Suicide is the 10th leading cause of death in the U.S., but evidence-based treatment for suicidal crisis is limited and inadequate. Other than safety monitoring, interventions like psychotherapy and medication generally take weeks to become effective. Ketamine, a dissociative agent typically used as an anesthetic (and its enantiomer esketamine) have recently gained attention for their role in the management of treatment-resistant depression. There is even some evidence now to support the use of ketamine for acute suicidal ideation, but the data have been muddied by poor methodology. A recent trial published in the BMJ sought to examine the immediate effects of intravenous ketamine on suicidal ideation.
French investigators randomized 156 adults voluntarily admitted to the hospital with suicidal ideation to receive either ketamine 0.5 mg/kg IV infusion or normal saline infusion at baseline and at 24 hours. Median patient age was 40 years, 68 percent were female, and follow-up lasted for six weeks. Both groups received usual care involved with psychiatric hospital admission (medication, individual therapy, group psychotherapy, and family meetings). Participants were stratified into three diagnostic categories — major depressive disorder, bipolar disorder, or other psychiatric disorder such as dysthymia, PTSD, generalized anxiety disorder, panic disorder, and agoraphobia. Exclusion criteria included current substance dependence, history of schizophrenia, or history of other psychotic disorder. The primary outcome was remission of suicidal ideation defined as score of less than four points on the Beck Scale for Suicidal Ideation, clinician-rated version (range 0-38 points).

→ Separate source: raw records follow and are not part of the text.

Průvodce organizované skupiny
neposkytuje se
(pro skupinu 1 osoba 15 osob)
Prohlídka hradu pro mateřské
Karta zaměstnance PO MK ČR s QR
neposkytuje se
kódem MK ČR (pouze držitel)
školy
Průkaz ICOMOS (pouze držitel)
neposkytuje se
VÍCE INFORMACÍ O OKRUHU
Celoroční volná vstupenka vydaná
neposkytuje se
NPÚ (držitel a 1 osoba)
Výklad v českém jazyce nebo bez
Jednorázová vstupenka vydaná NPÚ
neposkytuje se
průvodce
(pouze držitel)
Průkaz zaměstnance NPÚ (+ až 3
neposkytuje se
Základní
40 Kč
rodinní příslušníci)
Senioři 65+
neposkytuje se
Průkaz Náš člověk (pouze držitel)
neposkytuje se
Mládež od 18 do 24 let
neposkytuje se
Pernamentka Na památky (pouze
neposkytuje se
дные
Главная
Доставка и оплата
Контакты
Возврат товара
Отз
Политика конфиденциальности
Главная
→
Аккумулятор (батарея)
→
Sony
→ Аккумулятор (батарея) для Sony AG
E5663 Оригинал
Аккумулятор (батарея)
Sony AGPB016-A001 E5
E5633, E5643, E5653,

At day three, more people who initially had suicidal ideation were in remission in the ketamine group compared to the placebo group (63% vs. 31.6%, p < 0.001). Remission rates differed when stratified by diagnosis and were greatest in adults with bipolar disorder (84.6% vs. 28% p < 0.001). Suicidal ideation remission rates were also higher in the ketamine group but were not significant for those with major depressive disorder (42.3% vs. 35.7%, p = 0.6) or other disorders (61.9% vs. 30.8%, p = 0.07). Overall side effects of ketamine were non-severe and included sedation (11%), depersonalization (9.6%), nausea (6.8%), and dizziness (4.1%). Over the course of the study, six patients (8.2%) in the ketamine arm and eight patients (9.8%) in the placebo arm attempted suicide. Sadly, one patient died by suicide in the ketamine arm. At six weeks, no significant difference was found in suicidal ideation remission rates comparing ketamine vs. placebo (69.5% vs. 56.3%, p = 0.7).

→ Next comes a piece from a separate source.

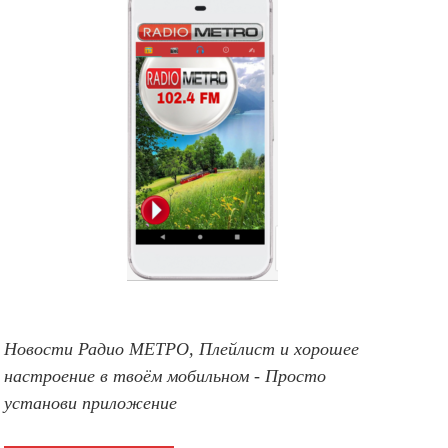
Новости Радио МЕТРО, Плейлист и хорошее
настроение в твоём мобильном - Просто
установи приложение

These results may seem uplifting — a treatment for suicidal ideation which acts promptly and effectively with a low risk of adverse effects — but could it be too good to be true? The study is described as double-blind, but patients may have been able to determine their assigned group based on their subjective experience after infusion. Similarly, assessors may have inferred group assignment due to patient sedation or depersonalization following infusion. From an EBM perspective, we know that lack of blinding systematically overestimates benefit. An alternative control like midazolam, which has been used in other studies of ketamine, may have offered better blinding to both participants and outcome assessors. Although ketamine seemed to have some effect on suicidal ideation, this did not translate into fewer suicidal attempts. Authors did note that patients in the intervention group who attempted suicide were poor responders to ketamine at day three based on suicidal ideation scores, a finding that deserves more scrutiny. All in all, these study results support another potential use for ketamine in mental health disorders and justify a larger trial designed to evaluate the effects of ketamine on suicide attempts as a primary outcome.